One of the tripartite system’s key strengths is that for an innovation so digital, it’s actually low tech.
This means the ongoing cost of mTrac to the Ugandan Ministry of Health appears to be negligible. The U.K.’s Department for International Development provided the initial capital, including money for building the software, training workers and setting up the Internet, but the workers use their own phones. UNICEF estimates the Health Ministry’s outlay to be about $14 per district per month.
If the costs are slight, the value isn’t. In January, the health team in the Kotido district noticed an uptick in reported cases of pneumonia. Upon investigation, it found that a village health team worker was misdiagnosing the disease and that patients were being treated with unnecessary and costly antibiotics. The mistake was spotted and fixed within weeks. (The worker was retrained.) The community hotline was also engaged after the Ebola outbreak in Kibaale in July killed 17 people, mostly disproving reports of further cases and limiting public hysteria.

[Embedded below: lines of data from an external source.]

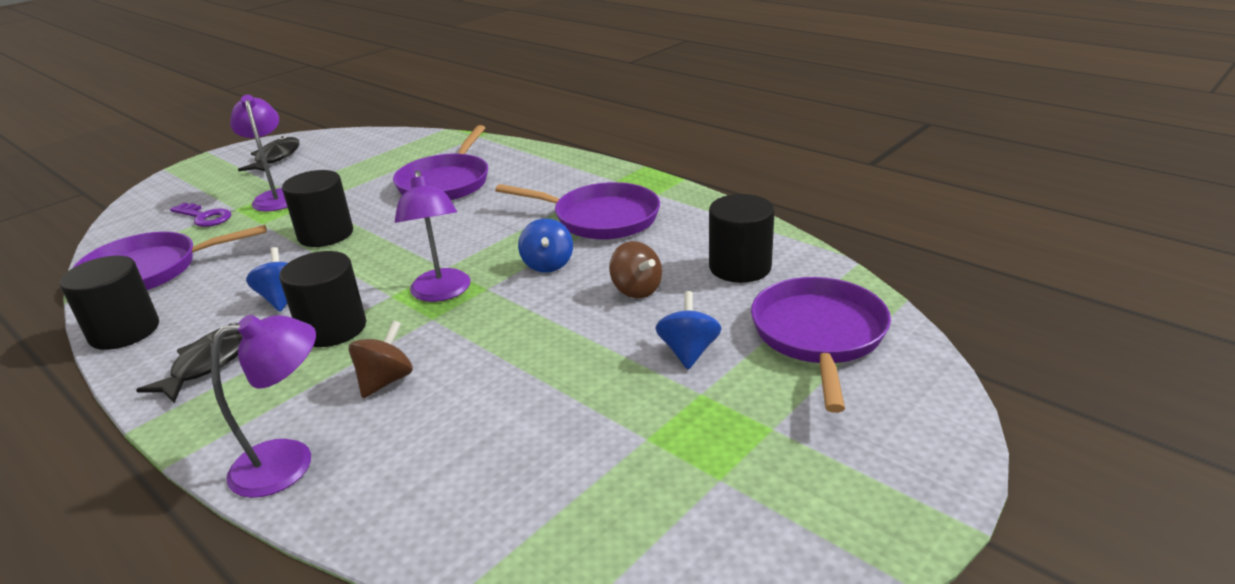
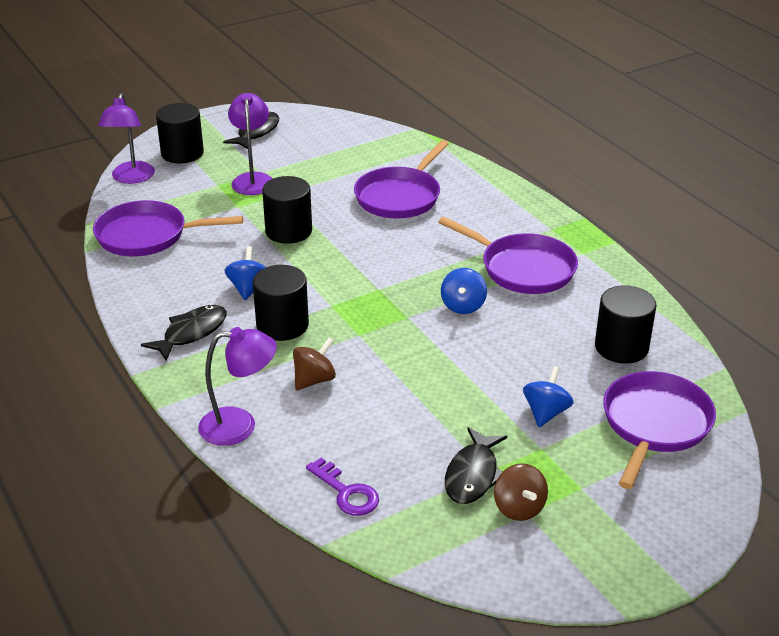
camera: 15 degrees right, 5 degrees up
(124, 331) = (130, 290): black cylinder -> black cylinder (182, 153)
(204, 217) = (192, 189): purple key -> purple key (346, 492)
(441, 293) = (371, 313): purple lamp -> purple lamp (131, 178)
(629, 447) = (473, 475): none -> black fish
(636, 290) = (526, 348): brown spinning top -> brown spinning top (519, 508)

The mTrac program is under way in clinics in 57 of Uganda’s 113 districts; the other 56 should be added this year. Initially, about 8,000 village health team workers are being trained. Some texters, says Blaschke, can send in their reports in five minutes. Others have never used cell phones for anything except pressing the green button to make a call.
The further uses to which this method of data collection and bookkeeping can be put are myriad; Blaschke hopes to track and treat a multitude of problems. “In the past, in order for UNICEF to know, for example, how many water boreholes were working, we’d have to spend a couple of hundred thousand dollars sending a team out for months to do surveys,” he says. “We could now do that in 24 hours for a hundredth of the price — and involve community members in the process and better represent their needs.”

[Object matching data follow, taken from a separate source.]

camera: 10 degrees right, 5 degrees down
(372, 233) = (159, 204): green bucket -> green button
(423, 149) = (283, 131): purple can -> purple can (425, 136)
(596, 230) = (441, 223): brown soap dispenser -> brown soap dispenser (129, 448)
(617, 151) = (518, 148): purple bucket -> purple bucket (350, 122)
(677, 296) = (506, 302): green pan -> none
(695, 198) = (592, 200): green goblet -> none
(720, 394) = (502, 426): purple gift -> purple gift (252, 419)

mTrac is certainly not a cure-all; having the details of a problem at your fingertips is by no means the same as having a solution. The Ministry of Health has 1,000 reports coming in weekly and sometimes struggles to respond. And the ability to reach public officials — who have gone on TV and radio to address the concerns raised on U-report — has changed expectations among people who formerly felt they had no voice. “In a way,” says Blaschke, “it’s remaking the social contract between government and its citizens.”
Which sounds quite a lot like a revolution.